§ Tu tarea
Vuelve a escribir todo lo que va desde "En un desayuno" hasta "la venta ‘online’." en la noticia sobre Ganvam, cambiando "Madrid" por "Barcelona".

§ Texto para leer

Ganvam pide la creación de un órgano regulador externo para la relación entre fabricantes y distribución

El presidente de la Asociación Nacional de Vendedores de Vehículos a Motor, Reparación y Recambios (Ganvam), Raúl Palacios, ha defendido la necesidad de poner en marcha un órgano regulador externo que elimine «arbitrariedades» y vele por el equilibrio de las relaciones entre fabricantes y el sector de la distribución.

En un desayuno informativo celebrado en Madrid, Palacios ha destacado la importancia de dicha medida en un contexto en el que las redes se están viendo «obligadas» a realizar un «importante esfuerzo» inversor para adaptarse al entorno digital y la venta ‘online’.

El directivo ha considerado oportuno que se revisen las relaciones contractuales entre las marcas y sus redes con el objetivo de «no comprometer el futuro» de las pymes de la automoción. «Si el fabricante tiene previsto asumir parte del volumen de ventas deberá redefinir los objetivos y las exigencias de inversión que impone a sus redes», ha subrayado.

Además, la asociación pide la puesta en marcha de un plan de incentivo a la compra de coches que incluya el achatarramiento y que impulse el cambio de un vehículo de más de diez años por uno nuevo o usado de hasta tres años, respetando la neutralidad tecnológica y siguiendo el ejemplo de planes Renove como los aprobados en el País Vasco o en Galicia.

«La puesta en marcha de estos programas de incentivo al achatarramiento no solo contribuirá a frenar el envejecimiento del parque, en el que el 67% tiene más de diez años, sino también a impulsar un mercado de usados de mayor calidad, al retirar de la circulación los modelos que actualmente suponen el grueso de las compras», reivindica Ganvam.

(Entradas guardadas)
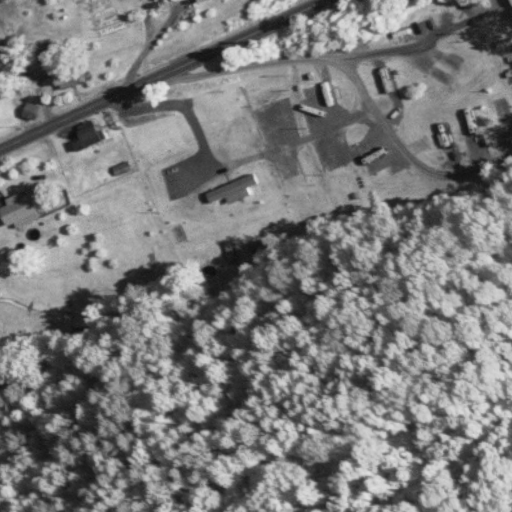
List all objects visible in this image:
building: (196, 1)
building: (493, 5)
building: (402, 35)
road: (417, 44)
building: (68, 72)
road: (162, 74)
building: (452, 77)
road: (359, 90)
building: (321, 99)
building: (31, 113)
building: (508, 115)
building: (263, 116)
building: (475, 128)
building: (91, 137)
building: (208, 137)
building: (353, 154)
road: (427, 172)
building: (292, 180)
building: (235, 189)
building: (22, 210)
building: (184, 214)
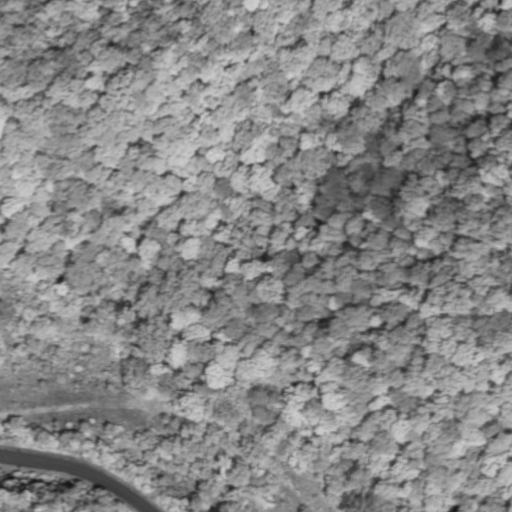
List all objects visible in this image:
road: (82, 470)
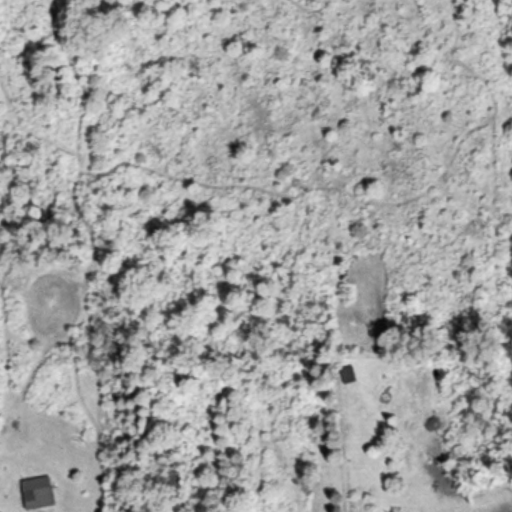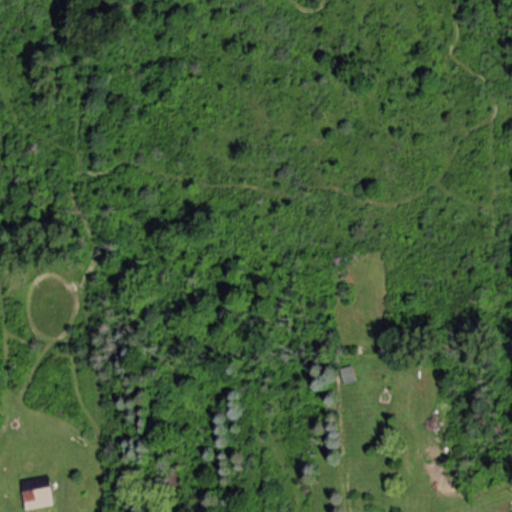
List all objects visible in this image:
building: (347, 375)
building: (40, 499)
building: (409, 508)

§ Resultado
En un desayuno informativo celebrado en Barcelona, Palacios ha destacado la importancia de dicha medida en un contexto en el que las redes se están viendo «obligadas» a realizar un «importante esfuerzo» inversor para adaptarse al entorno digital y la venta ‘online’.